| Short exercise 1 |
Rewrite the paragraph in the ncnn optimization text that begins "ModelWriter (defined in tools/modelwriter.h)" as a bulleted list, keeping its main facts.
| Short exercise 2 |
Answer these questions from the ncnn optimization text, one line each:
(a) Between which two formats does ModelWriter's storage_type choose?
(b) Which Split layers does eliminate_split remove?
(c) What does replace_prelu_with_leaky_relu substitute for a PReLU with a single slope?
| Short exercise 3 |
Extend the ncnn optimization text, starting right after its final line.

ModelWriter (defined in tools/modelwriter.h) is a subclass of ncnn::Net that exposes the internal layers and blobs vectors mutably, adds storage_type (FP16 vs FP32), cutstart/cutend for graph section extraction, and provides serialization via save(parampath, binpath).

Sources: tools/modelwriter.h208-244

NetOptimize

NetOptimize adds fusion and elimination methods on top of ModelWriter:

Fusion passes — merge consecutive layers into a single parameterized layer:

Method	Effect
`fuse_batchnorm_scale`	`BatchNorm – Scale` → `BatchNorm`
`fuse_convolution_batchnorm`	`Convolution – BatchNorm` → `Convolution` (BN params folded into conv weights)
`fuse_convolution_mul`	`Convolution – BinaryOp(Mul, MemoryData)` → `Convolution`
`fuse_convolution_add`	`Convolution – BinaryOp(Add, MemoryData)` → `Convolution`
`fuse_convolutiondepthwise_batchnorm`	Same as above for depthwise conv
`fuse_deconvolution_batchnorm`	Same for transposed conv
`fuse_innerproduct_batchnorm`	`InnerProduct – BatchNorm` → `InnerProduct`
`fuse_innerproduct_add`	`InnerProduct – BinaryOp(Add, MemoryData)` → `InnerProduct`
`fuse_innerproduct_dropout`	`InnerProduct – Dropout` → `InnerProduct`
`fuse_convolution_activation`	Appends ReLU/Clip/Sigmoid activation into convolution `activation_type`
`fuse_memorydata_binaryop`	Folds constant `MemoryData` scalars into `BinaryOp`
`fuse_binaryop_eltwise`	`BinaryOp(Add) + MemoryData` → `Eltwise`

Elimination passes — remove no-op layers:

Method	Effect
`eliminate_dropout`	Removes all `Dropout` layers
`eliminate_pooling1x1`	Removes 1×1 stride-1 average pools with no padding
`eliminate_noop`	Removes `Noop` layers
`eliminate_split`	Removes `Split` layers with a single consumer
`eliminate_orphaned_memorydata`	Removes `MemoryData` not consumed by any layer
`eliminate_flatten_after_global_pooling`	Removes redundant `Flatten` after global pool
`eliminate_reshape_after_global_pooling`	Same for `Reshape`
`eliminate_flatten_after_innerproduct`	Removes `Flatten` after `InnerProduct`
`eliminate_reshape_before_binaryop`	Removes rank-expanding `Reshape` before `BinaryOp`

Replace passes — substitute one layer type for a more efficient equivalent:

Method	Effect
`replace_reduction_with_global_pooling`	`Reduction(mean, all axes)` → `Pooling(global_avg)`
`replace_prelu_with_leaky_relu`	`PReLU` with single slope → `ReLU(negative_slope)`
`replace_convolution_with_innerproduct_after_global_pooling`	1×1 `Convolution` after global pool → `InnerProduct`
`replace_convolution_with_innerproduct_after_innerproduct`	1×1 `Convolution` after `InnerProduct` → `InnerProduct`

Sources: tools/ncnnoptimize.cpp36-78 tools/ncnnoptimize.cpp85-2500

BatchNorm Folding

The fuse_convolution_batchnorm pass is representative of how weight-level arithmetic is used during fusion. Given BatchNorm parameters slope, mean, var, bias, and epsilon:

b[i] = slope[i] / sqrt(var[i] + eps)

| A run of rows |
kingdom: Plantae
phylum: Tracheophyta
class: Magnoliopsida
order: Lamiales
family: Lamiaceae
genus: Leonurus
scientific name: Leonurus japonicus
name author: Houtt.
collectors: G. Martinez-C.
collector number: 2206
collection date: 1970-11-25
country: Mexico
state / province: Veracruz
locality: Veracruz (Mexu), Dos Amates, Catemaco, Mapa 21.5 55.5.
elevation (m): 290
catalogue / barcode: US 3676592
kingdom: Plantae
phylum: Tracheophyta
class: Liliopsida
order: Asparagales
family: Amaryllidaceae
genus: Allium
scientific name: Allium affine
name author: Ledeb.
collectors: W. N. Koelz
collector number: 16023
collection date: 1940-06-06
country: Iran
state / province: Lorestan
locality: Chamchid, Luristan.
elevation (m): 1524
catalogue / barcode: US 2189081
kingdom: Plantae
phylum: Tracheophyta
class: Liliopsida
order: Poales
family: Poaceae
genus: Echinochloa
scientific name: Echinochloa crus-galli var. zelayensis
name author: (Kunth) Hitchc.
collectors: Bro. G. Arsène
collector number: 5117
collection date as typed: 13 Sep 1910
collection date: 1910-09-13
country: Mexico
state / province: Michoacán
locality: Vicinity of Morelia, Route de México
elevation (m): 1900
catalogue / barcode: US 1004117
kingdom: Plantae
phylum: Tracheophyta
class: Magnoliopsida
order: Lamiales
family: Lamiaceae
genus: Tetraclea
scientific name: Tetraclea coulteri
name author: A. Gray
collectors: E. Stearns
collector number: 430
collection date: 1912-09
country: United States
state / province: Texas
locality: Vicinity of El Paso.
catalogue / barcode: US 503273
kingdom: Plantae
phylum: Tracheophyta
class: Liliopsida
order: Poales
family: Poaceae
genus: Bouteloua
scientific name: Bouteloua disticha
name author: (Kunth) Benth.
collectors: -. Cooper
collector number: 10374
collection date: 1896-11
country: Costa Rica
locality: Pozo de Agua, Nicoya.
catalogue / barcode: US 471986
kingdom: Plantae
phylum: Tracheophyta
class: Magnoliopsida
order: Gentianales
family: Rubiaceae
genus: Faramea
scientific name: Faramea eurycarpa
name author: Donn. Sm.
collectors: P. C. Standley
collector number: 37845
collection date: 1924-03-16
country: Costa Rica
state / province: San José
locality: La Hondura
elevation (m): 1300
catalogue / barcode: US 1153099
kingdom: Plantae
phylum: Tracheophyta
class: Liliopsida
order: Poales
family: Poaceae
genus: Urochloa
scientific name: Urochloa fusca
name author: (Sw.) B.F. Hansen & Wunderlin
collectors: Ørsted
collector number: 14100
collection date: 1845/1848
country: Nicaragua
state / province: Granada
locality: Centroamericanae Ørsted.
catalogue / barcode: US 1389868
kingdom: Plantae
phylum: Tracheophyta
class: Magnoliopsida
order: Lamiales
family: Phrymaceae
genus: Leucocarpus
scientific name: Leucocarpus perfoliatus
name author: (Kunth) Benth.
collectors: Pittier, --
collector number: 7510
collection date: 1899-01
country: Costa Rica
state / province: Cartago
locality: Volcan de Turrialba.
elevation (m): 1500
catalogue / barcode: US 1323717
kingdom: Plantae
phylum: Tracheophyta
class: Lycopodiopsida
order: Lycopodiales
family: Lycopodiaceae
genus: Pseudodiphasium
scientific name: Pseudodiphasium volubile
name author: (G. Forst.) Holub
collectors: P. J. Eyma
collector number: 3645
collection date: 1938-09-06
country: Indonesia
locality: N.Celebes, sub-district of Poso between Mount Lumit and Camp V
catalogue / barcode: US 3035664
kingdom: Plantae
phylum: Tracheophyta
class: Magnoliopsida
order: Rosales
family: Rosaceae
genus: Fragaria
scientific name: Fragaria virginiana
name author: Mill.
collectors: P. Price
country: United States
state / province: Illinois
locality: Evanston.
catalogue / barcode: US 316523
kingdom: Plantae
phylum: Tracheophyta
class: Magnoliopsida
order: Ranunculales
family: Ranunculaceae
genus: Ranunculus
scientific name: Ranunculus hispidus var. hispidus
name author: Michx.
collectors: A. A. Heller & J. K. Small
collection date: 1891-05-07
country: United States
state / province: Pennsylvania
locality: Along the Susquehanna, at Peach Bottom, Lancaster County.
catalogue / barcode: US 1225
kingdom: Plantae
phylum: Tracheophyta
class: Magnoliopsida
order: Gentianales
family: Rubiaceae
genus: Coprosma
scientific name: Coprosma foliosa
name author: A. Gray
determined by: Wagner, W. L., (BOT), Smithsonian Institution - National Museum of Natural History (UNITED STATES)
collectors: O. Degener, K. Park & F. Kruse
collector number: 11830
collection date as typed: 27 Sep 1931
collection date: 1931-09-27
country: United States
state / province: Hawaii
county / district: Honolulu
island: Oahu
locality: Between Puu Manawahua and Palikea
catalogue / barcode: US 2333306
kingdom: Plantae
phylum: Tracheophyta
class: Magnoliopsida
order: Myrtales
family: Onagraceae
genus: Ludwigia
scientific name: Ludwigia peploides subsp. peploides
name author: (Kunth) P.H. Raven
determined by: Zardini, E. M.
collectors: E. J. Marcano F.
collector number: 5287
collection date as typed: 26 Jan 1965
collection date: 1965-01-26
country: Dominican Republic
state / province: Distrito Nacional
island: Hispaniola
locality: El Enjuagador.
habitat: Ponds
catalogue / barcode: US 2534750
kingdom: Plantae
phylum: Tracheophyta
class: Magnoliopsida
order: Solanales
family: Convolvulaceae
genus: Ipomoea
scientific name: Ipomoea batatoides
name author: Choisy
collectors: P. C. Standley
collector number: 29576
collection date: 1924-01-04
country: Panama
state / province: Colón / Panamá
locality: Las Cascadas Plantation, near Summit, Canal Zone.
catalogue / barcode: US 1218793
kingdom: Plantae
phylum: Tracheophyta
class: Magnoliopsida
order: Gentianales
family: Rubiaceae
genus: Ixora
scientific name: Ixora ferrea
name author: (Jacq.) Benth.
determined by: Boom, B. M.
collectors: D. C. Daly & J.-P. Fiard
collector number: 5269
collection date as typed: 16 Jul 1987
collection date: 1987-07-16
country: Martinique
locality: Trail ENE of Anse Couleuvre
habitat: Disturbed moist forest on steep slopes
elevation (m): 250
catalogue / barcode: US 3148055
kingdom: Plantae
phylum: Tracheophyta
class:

| Exercise result 1 |
- Defined in tools/modelwriter.h as a subclass of ncnn::Net
- Exposes the internal layers and blobs vectors mutably
- Adds storage_type to choose FP16 or FP32
- Adds cutstart/cutend to extract a section of the graph
- Provides serialization via save(parampath, binpath)

| Exercise result 2 |
(a) FP16 and FP32
(b) Split layers with a single consumer
(c) ReLU(negative_slope)

| Exercise result 3 |
a[i] = bias[i] - slope[i] * mean[i] / sqrt(var[i] + eps)

The convolution weights for output channel i are multiplied by b[i], and the bias is updated to bias[i] * b[i] + a[i]. The BatchNorm layer is then marked ncnnfused so it is excluded on save.

Sources: tools/ncnnoptimize.cpp146-227

FP16 Weight Storage

ModelWriter::storage_type controls whether weights are written as float32 (type 0) or float16 (type 1) in fwrite_weight_tag_data. The quantize tag prepended to each weight blob in the .bin file encodes the storage type so that ModelBin on the runtime side knows how to interpret it.

Sources: tools/modelwriter.h220-242 src/modelbin.cpp1-80

Usage

ncnnoptimize model.param model.bin model_opt.param model_opt.bin [storage_type]

storage_type: 0 = FP32, 1 = FP16.

INT8 Post-Training Quantization

INT8 quantization is a two-step process:

Step 1: Run ncnn2table (see Post-Training Quantization Tools) against a calibration dataset to produce a .table file with per-layer and per-weight activation scales.

Step 2: Run ncnn2int8 with the original model and the .table file to produce an INT8 model.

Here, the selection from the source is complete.